I think I started with eggs (first egg yolks and then whites, making sure the whites were fully cooked), green plantains, nuts, and a little chocolate. I remember the first time I had a piece of chocolate, I was in seventh heaven and I didn’t have any particular reaction, which gave me the courage to reintroduce even more. It was all gradual.
For example, only a couple of weeks ago (when I write this), I reintroduced walnuts, which are considered some of the highest histamine nuts.
Dairy is not a part of my diet
At this point, 1.5 years after the first experience with histamine intolerance, the only food I have not reintroduced is dairy, except for a little occasional organic french butter and Italian mascarpone. I don’t plan to make dairy part of my diet again because I feel better without it.
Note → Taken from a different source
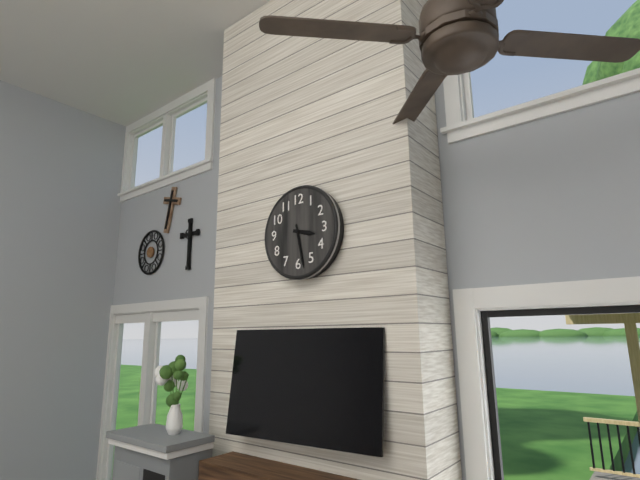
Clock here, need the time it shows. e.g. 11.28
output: 3.28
Later Edit: In the meantime, I did try to reintroduce goat and buffalo dairy, but I took a food intolerance test and all dairy is on my NO list, at least for a while. After a complex parasite cleanse and general detox, I only tested positive for intolerance to cow’s milk cow’s dairy.
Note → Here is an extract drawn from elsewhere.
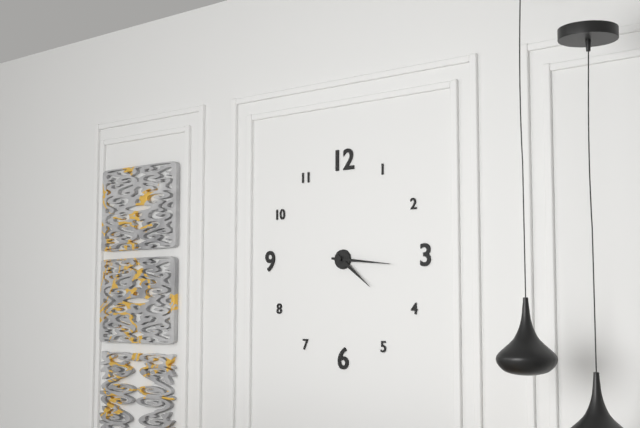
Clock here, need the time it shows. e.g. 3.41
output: 4.16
In the meantime, I created a 5-Day Fasting Mimicking Diet Meal Plan (Do It Yourself), which can be helpful if you are thinking of doing a reset. The meals are on the low histamine spectrum; even if some legumes can be considered high histamine, I think they are ok if consumed in moderation and smart combinations.
Eating habits and meal prep changes
My eating habits changed a lot after my experience with histamine intolerance. Now I am a little smarter when combining ingredients and preparing food. For example, I don’t eat any leftover animal protein. If something contains meat I freeze it immediately and only reheat it before eating.
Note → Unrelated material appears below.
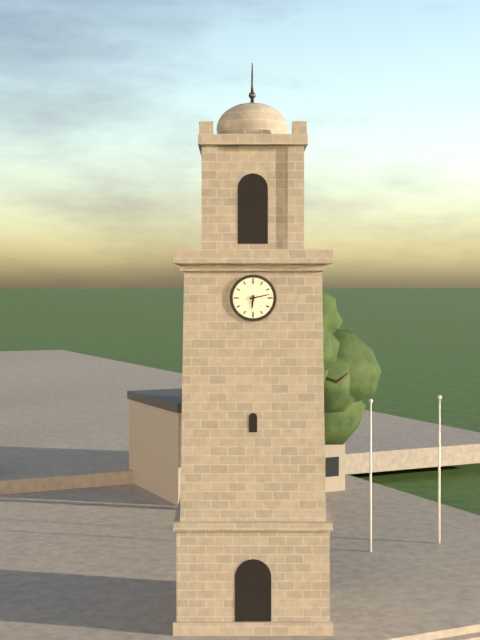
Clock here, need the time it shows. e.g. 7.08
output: 6.13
How to prepare animal protein
When I prepare animal protein, I make sure it is super fresh, preferably flash frozen. Thaw it in cold water, rinse it and pat dry it, cook it, preferably with a fast method (no slow cooking) and eat immediately or freeze. I don’t eat ground meat unless I grind it myself with a meat grinder. I don’t eat any processed/aged meats and no seafood or fish unless fresh from the boat (something hard to find unless you live on the coast).
There is the flash-frozen option for fish, and some companies sell that, but you will have to try for yourself. For me, it was pretty clear I didn’t feel well when eating fish.
When it comes to mushrooms, I tried a couple of times and I was ok, but only eating small quantities and never in the evenings when histamine sensitivities are higher.
Freezing stops the histamine triggering bacteria from forming. My favorite ways of freezing food are with Souper Cubes. You can buy the Souper Cubes here.
‘Take out a frozen cube, warm it up in the microwave, on the stove, or bake in the oven. Warm your food up the way that works best for you!‘
If I eat sauerkraut, I make sure it is a small quantity and not very often, like I used to. I fully reintroduced olives and eat chocolate without problems. However, I always make sure I don’t overindulge in anything considered high histamine.
I only had avocado a few times, but I don’t miss it. I’m okay making it just an occasional treat. Also, I used to eat one full avocado a day, and I don’t think this will ever happen again. To me now, one quarter is a size I feel comfortable eating. If you live where avocados are native, like California, Mexico, or Australia, and they are super fresh, you might do better. I have friends with histamine sensitivities eating avocados and they are fine.
Remember, fresh foods are the best when you want to clear excess histamine from your body.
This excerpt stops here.